• _EXERCISE DETAILS_
The entire listing below is to be written out exactly, minus the pictures.

• _RAW DATA_
◆ ◆ ◆
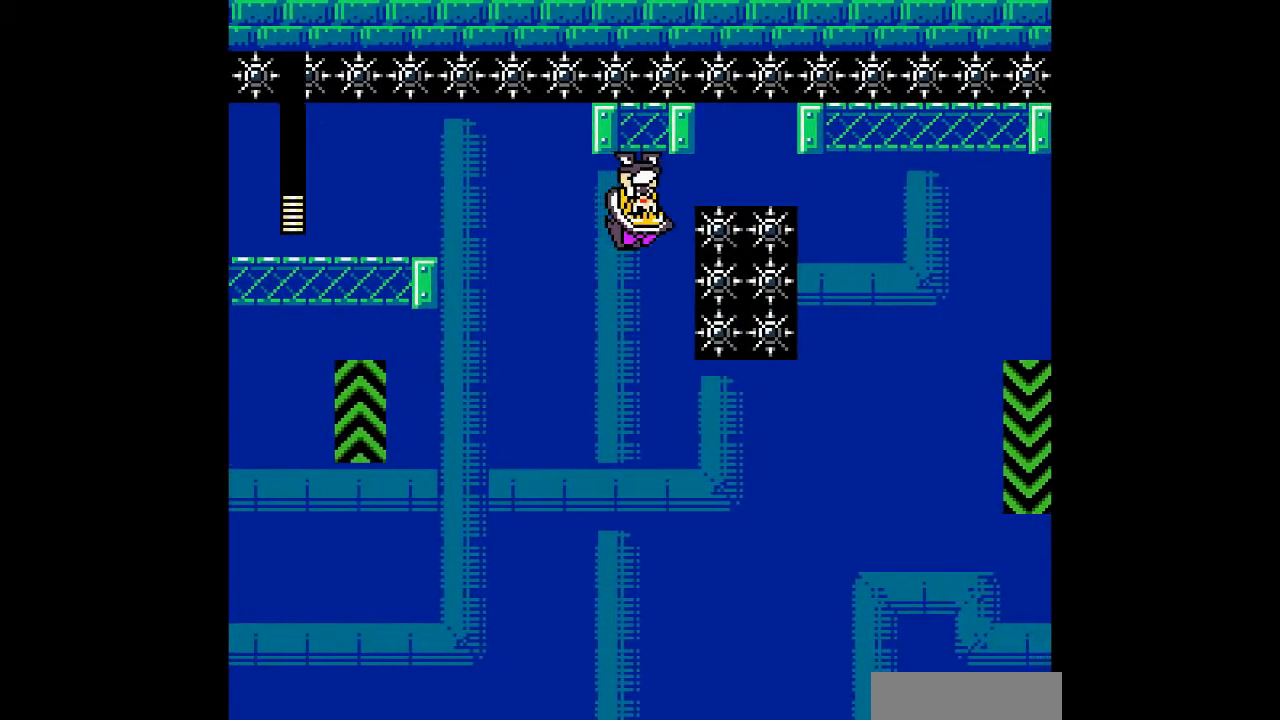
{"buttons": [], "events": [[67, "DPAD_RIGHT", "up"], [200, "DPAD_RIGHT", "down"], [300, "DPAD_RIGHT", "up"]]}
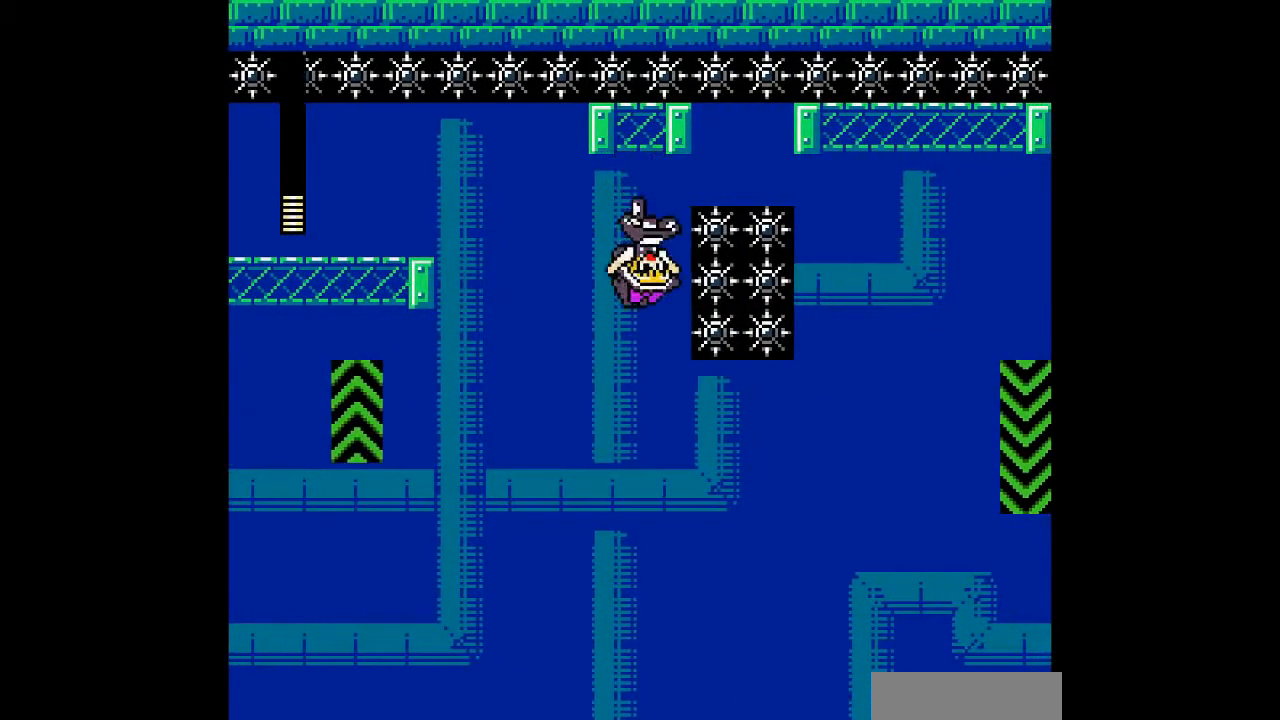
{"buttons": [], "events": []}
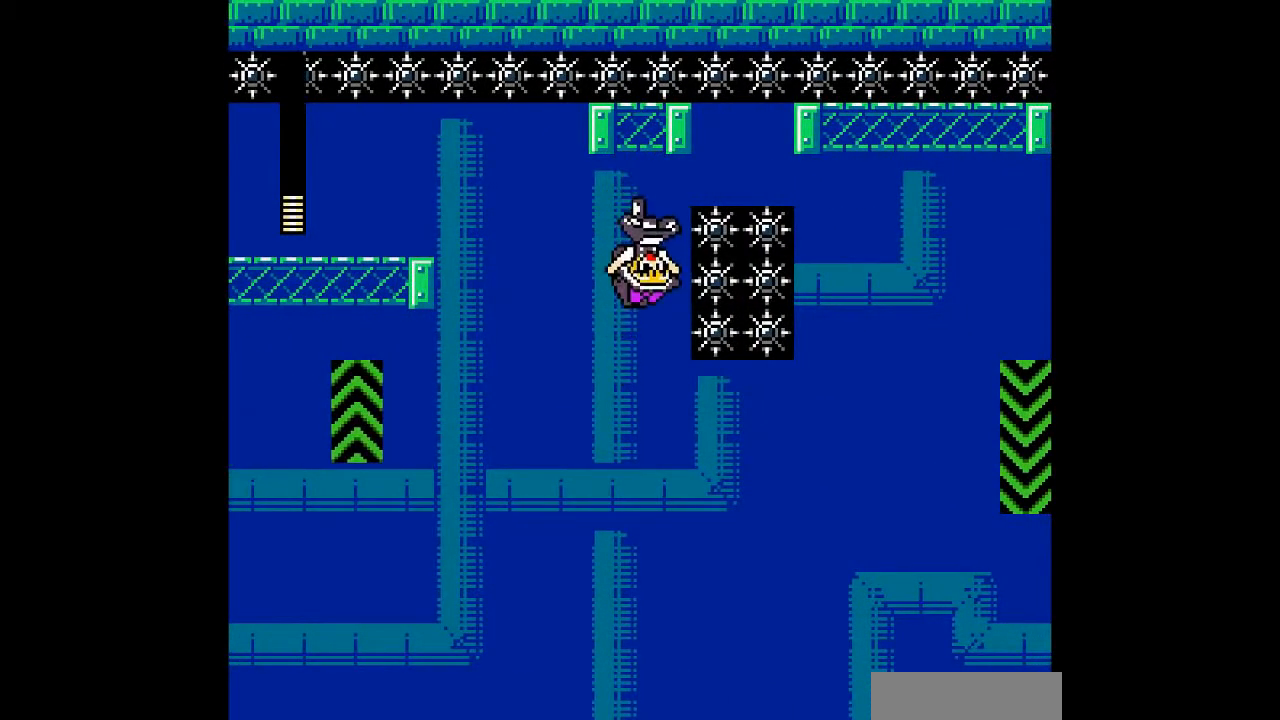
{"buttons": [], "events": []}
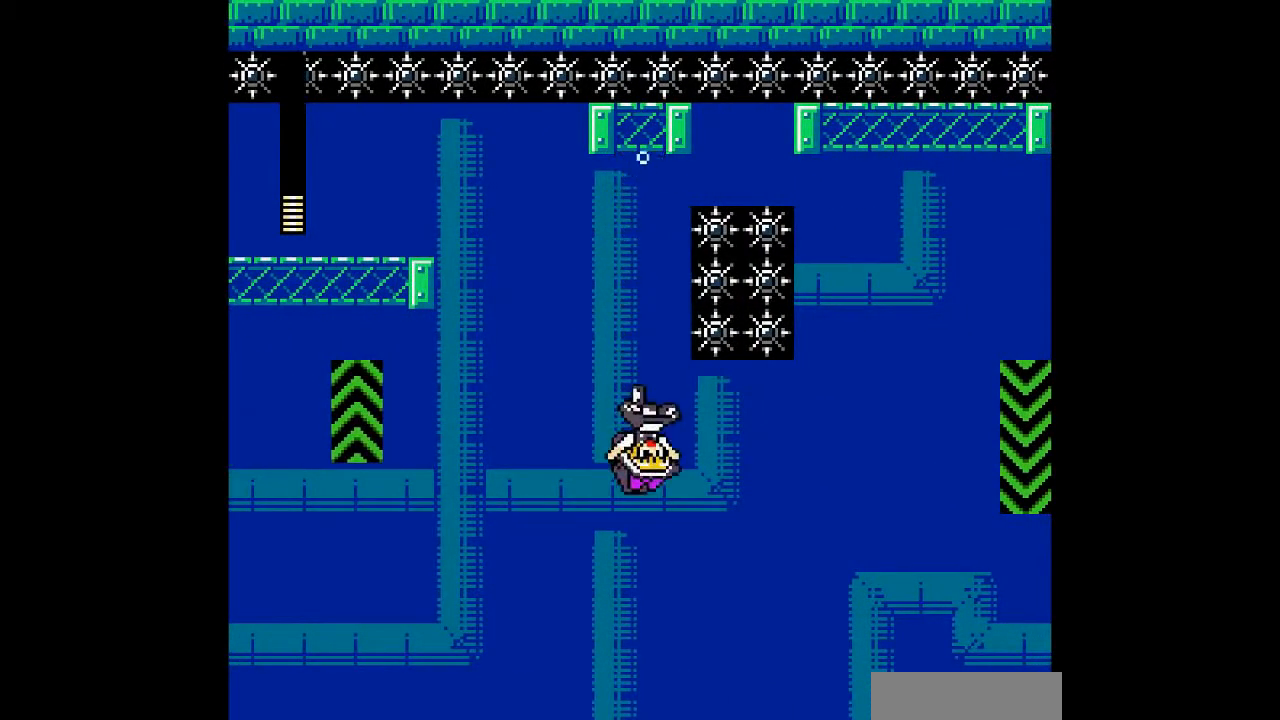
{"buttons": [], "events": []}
◆ ◆ ◆
• _FINISHED EXERCISE_
{"buttons": [], "events": [[67, "DPAD_RIGHT", "up"], [200, "DPAD_RIGHT", "down"], [300, "DPAD_RIGHT", "up"]]}
{"buttons": [], "events": []}
{"buttons": [], "events": []}
{"buttons": [], "events": []}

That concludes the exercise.